The Indianapolis parks and recreation department is responsible for administering approximately two hundred properties stretching over more than eleven thousand acres in the central Indiana city. One of these properties, the Dr. Martin Luther King Jr. Park at 1702 North Broadway Street on the city’s near north side, has within its fourteen acres the usual recreational components for an urban park—a basketball court, playground, softball field, picnic shelters, and an outdoor pool.
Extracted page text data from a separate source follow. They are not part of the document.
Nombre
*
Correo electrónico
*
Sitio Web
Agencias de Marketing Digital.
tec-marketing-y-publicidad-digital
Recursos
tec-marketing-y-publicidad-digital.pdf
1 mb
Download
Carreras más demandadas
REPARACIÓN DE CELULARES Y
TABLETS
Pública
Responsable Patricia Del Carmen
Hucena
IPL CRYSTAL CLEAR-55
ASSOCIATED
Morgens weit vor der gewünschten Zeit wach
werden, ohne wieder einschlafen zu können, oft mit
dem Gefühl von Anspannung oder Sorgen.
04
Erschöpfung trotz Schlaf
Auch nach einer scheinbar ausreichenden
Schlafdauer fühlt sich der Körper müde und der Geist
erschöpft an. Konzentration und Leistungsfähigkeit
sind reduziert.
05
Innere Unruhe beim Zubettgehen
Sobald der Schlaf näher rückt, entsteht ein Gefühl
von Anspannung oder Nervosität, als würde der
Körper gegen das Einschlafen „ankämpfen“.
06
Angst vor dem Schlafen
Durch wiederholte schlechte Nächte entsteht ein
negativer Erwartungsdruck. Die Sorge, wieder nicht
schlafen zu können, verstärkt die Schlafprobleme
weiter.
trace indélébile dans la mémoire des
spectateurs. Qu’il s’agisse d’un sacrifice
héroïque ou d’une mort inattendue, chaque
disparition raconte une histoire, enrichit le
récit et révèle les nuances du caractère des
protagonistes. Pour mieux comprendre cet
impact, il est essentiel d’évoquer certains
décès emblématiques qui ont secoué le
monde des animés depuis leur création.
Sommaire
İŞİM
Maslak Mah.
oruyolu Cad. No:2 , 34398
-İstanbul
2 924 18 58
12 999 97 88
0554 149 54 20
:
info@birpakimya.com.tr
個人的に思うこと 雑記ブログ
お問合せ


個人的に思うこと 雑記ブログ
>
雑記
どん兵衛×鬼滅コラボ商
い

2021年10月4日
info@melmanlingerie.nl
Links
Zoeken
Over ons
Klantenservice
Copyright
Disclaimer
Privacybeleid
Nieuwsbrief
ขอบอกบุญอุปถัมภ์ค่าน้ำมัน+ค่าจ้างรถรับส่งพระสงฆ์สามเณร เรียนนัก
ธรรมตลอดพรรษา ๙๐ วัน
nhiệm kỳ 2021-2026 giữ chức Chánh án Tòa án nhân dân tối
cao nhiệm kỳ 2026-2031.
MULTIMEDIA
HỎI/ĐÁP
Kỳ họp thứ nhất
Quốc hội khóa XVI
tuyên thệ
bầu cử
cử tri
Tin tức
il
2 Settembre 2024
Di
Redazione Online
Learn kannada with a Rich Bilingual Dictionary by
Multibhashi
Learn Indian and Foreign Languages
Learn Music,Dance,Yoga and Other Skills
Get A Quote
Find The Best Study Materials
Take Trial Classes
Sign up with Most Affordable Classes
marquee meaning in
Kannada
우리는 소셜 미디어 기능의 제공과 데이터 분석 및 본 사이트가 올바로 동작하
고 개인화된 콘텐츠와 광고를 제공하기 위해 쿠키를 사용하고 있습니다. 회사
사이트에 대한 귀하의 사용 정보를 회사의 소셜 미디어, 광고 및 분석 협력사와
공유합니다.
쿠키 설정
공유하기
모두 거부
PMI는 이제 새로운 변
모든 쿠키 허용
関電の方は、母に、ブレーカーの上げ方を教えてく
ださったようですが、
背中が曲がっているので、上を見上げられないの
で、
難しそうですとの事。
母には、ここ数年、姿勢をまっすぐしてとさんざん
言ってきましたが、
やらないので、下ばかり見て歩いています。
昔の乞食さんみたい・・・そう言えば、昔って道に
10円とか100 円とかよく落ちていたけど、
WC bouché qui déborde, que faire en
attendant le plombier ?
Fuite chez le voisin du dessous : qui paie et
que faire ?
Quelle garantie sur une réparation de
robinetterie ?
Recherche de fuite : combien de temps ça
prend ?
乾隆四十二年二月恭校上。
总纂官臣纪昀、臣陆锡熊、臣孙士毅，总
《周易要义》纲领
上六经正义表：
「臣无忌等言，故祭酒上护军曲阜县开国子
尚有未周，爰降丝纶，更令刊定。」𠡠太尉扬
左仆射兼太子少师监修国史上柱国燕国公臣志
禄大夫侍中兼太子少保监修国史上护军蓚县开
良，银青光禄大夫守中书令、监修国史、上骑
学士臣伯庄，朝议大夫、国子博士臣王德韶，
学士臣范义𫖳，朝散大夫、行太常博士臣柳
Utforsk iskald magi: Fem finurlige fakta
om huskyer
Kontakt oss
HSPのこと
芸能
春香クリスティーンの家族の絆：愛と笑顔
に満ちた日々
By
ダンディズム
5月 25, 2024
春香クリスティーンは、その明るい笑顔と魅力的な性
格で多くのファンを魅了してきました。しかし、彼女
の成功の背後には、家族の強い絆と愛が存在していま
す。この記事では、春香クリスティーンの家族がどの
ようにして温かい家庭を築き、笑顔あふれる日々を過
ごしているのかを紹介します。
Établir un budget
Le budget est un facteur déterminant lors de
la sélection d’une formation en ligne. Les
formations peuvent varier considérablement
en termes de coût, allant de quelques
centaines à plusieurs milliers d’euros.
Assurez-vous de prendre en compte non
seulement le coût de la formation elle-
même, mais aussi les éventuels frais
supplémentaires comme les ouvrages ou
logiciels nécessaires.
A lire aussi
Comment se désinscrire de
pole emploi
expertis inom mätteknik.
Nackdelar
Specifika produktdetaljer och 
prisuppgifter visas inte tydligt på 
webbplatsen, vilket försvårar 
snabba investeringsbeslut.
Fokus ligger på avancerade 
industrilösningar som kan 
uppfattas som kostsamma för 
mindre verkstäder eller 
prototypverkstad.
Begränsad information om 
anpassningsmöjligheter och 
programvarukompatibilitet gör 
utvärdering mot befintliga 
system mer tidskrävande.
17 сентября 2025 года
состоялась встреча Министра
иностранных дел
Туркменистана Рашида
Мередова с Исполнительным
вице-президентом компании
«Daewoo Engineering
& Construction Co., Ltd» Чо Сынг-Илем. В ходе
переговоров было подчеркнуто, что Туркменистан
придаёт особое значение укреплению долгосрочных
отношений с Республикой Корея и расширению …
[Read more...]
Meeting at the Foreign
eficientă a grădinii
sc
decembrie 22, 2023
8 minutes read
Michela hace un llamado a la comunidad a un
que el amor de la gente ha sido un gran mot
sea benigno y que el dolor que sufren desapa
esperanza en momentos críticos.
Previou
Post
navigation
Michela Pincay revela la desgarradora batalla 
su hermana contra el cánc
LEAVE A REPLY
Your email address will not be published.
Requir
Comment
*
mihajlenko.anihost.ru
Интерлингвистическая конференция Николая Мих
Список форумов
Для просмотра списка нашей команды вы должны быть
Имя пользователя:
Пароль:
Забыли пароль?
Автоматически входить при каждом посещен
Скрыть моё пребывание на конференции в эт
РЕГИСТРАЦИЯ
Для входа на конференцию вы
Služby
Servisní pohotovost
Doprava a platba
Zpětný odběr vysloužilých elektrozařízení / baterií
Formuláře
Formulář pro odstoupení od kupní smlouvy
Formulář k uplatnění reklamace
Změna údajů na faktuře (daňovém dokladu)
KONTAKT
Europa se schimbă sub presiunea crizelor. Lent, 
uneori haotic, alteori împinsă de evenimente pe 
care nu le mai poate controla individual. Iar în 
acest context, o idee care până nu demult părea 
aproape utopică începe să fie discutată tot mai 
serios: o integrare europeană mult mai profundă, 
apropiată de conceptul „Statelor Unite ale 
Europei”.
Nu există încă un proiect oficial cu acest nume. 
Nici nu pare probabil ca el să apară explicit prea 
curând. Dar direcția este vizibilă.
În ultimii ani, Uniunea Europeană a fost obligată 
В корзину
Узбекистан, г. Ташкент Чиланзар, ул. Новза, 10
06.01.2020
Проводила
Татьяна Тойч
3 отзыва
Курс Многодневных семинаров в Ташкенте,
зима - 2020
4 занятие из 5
As Center Township residents while away the hours at play, their eyes are no doubt sometimes drawn to one of the park’s most intriguing features, a sculpture titled A Landmark for Peace created by Indiana artist Greg Perry and placed in the park in 1995.1

The memorial, which is located at the park’s south end and includes in its construction guns melted down in a gun-amnesty program, features two curved panels facing one another. Near the top of each panel is a figure of a man with an arm and hand outstretched toward, but failing to touch, the other. The men depicted in the sculpture—neither of whom is alive to help bridge the racial gap that still exists today—are the slain civil rights leader Martin Luther King Jr. and the former junior U.S. senator from the state of New York Robert F. Kennedy. By chance and the vagaries of a political campaign, the two are forever bound together in the park, and in Indiana and American history as well.